Since the government proposed a relaxation of the Double Stamp Duty, an increasing number of property upgraders have made new home purchases from among a batch of new projects available on the market. While primary market transactions are on the rise, the secondary market has also hit a new high, according to the Centa-City Leading Index. Buyers may feel like they’re at a crossroads right now. They hope to see home prices drop and low interest rates remain where they are, but in order to reduce the cost of home purchase, some have figured out the right time to buy property is after property prices drop and before interest rates rise.
It makes perfect sense to buy property when the price drops, but one has to take his or her own affordability into consideration. Firstly, local property prices have rebounded and risen considerably since the financial tsunami in 2008. In an overheated property market, a slight decrease in price doesn’t really mean that it’s worth buying.

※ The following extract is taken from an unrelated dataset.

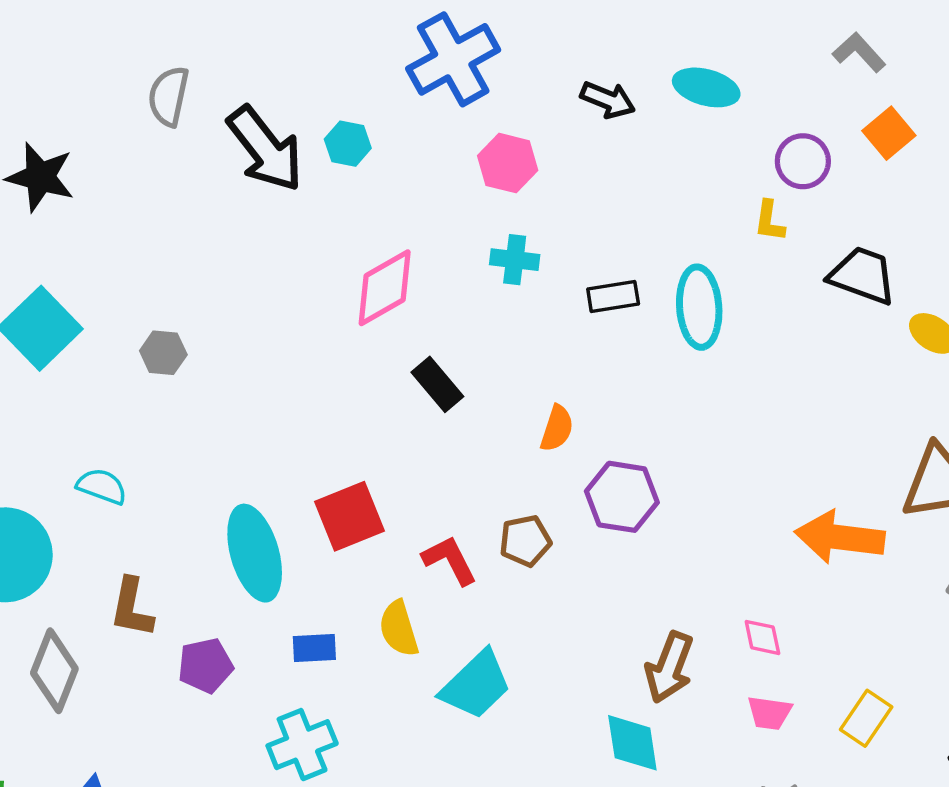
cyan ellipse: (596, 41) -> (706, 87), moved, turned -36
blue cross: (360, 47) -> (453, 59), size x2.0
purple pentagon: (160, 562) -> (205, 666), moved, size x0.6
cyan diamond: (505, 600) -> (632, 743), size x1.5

Secondly, property prices will likely fall, as interest rates continue to rise. In the initial stages of an interest rate hike, home prices may not fall immediately due to the fact that rising rates symbolise an improving economy. Instead, prices may go up until some buyers cannot afford the mortgage loan anymore. When more people sell their apartments to repay the loans, less demand will be seen in the market, which is followed by falling prices.
Thirdly, your budget should not just be enough to cover the down payment of a property. As we all know, the entire interest repayment period can last for over 20 years. Additional mortgage repayment incurred from rising interest rates can put you in a difficult financial situation. Although the grant of mortgage loans from banks requires you to pass the affordability test, prospective buyers should review their affordability in buying property, especially when the economic environment takes a turn for the worse. A typical example is the SARS outbreak in 2003. Securing a job was already difficult, let alone paying huge interest on mortgage loans.